Eleven years after the rebels first emerged from the jungle to oppose the North American Free Trade Agreement with an armed revolt - seizing several towns in southeast Mexico and inspiring an international cult following among the antiglobalization set - they are trying to stage a comeback. But as what?

Subcomandante Marcos, the elusive Zapatista leader - a white academic whose real name, Mexican officials say, is Rafael Sebastian Guillen Vicente - is putting out one contradictory communiqué after another, scattering mysterious clues as to what he and his followers are plotting.

Think of it as a rebel movement having a midlife crisis.

"Everything will be made clear in the next communiqué," says one welcoming-committee rebel in jeans and a bandanna.

The rebel beside him, with long braids hanging from the back of her ski mask, puts her head down on the wobbly wood table and takes a nap.

"We don't know more," says the third in the group, speaking languidly. "What we know, we don't say," corrects the first. "There is a new direction, yes," the third posits, changing his gambit. "There might be a communiqué about this," the first sums up. As they walk outside, they peel off their masks.

It's all a far cry from the heroic beginnings in 1994, when the mostly Mayan Zapatistas emerged on New Year's Day, fighting against capitalism on the first day that NAFTA came into effect. They were confronted by government troops and an estimated 145 rebels, soldiers, and civilians were killed, before a cease-fire was signed. But the truce was an uneasy one, with the Zapatistas remaining armed and the government stationing some 100 camps around the rebel territory.

During the ensuing years, the Zapatistas were credited with putting native rights on the national political agenda and embarrassing the government into improving infrastructure, healthcare, and education in the region. But Chiapas, and the villages under their control, continued to languish in the same abject poverty Marcos had pledged to fight. The movement faded from the stage.

Then, suddenly, on June 19, the Zapatista National Liberation Army (EZLN) declared a "red alert" - recalling its top commanders to hold high-level discussions in the jungle; shutting down the five strongholds they have established in Chiapas, including Oventic; calling on Zapatista troops and sympathizers to go into hiding; and warning outsiders to stay in rebel territory "at their own risk." Major newspapers in Mexico City speculated that the Zapatistas were preparing a new armed offensive, coinciding with the unofficial start of the race for the 2006 presidential elections.

After four weeks of silence, Marcos sent word from his jungle hideout to end the red alert.

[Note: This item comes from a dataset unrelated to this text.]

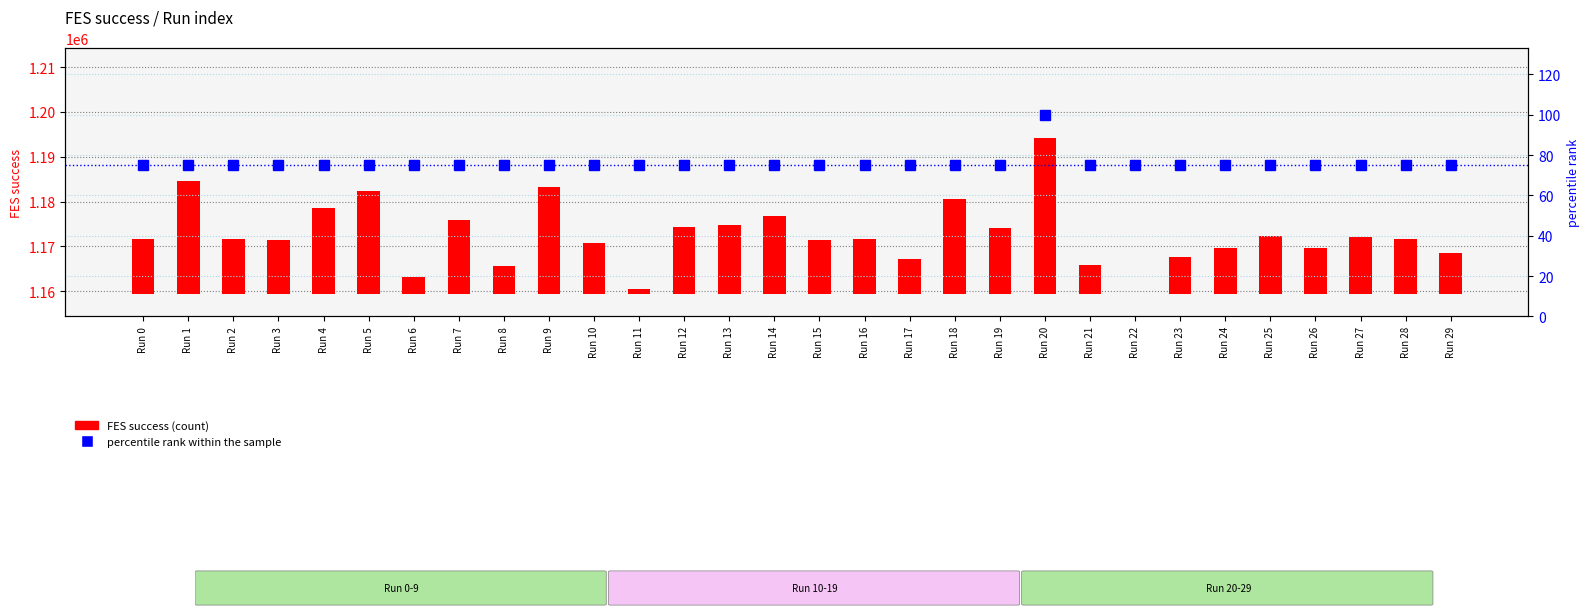

What is the maximum value for percentile rank within the sample?

100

The announcements that followed, however, did little to shed light on what was going on.

In one statement the rebel leader announced a move toward politics and away from armed conflict. In the next communiqué, Marcos boasted that the Zapatistas had completed a military reorganization begun in 2002 and that "we have the capacity to survive ... any attack or enemy action that tries to stop our leadership or totally annihilate us."

Later, in a rambling missive on the Internet, Marcos called for a peaceful nationwide leftist civil movement and said the rebels would send a delegation across the country to unite leftist workers, advocates, and students, and push for a new constitution to "defend the weak."

Finally, the latest communiqué, released last week, announced that the rebels had designated a new mascot: a chicken named "Penguin." "Penguin has become part of the General Command of the Zapatista army," wrote Marcos. "We are all like Penguin, forcing ourselves to rise up and make our way in Mexico, in Latin America and the world."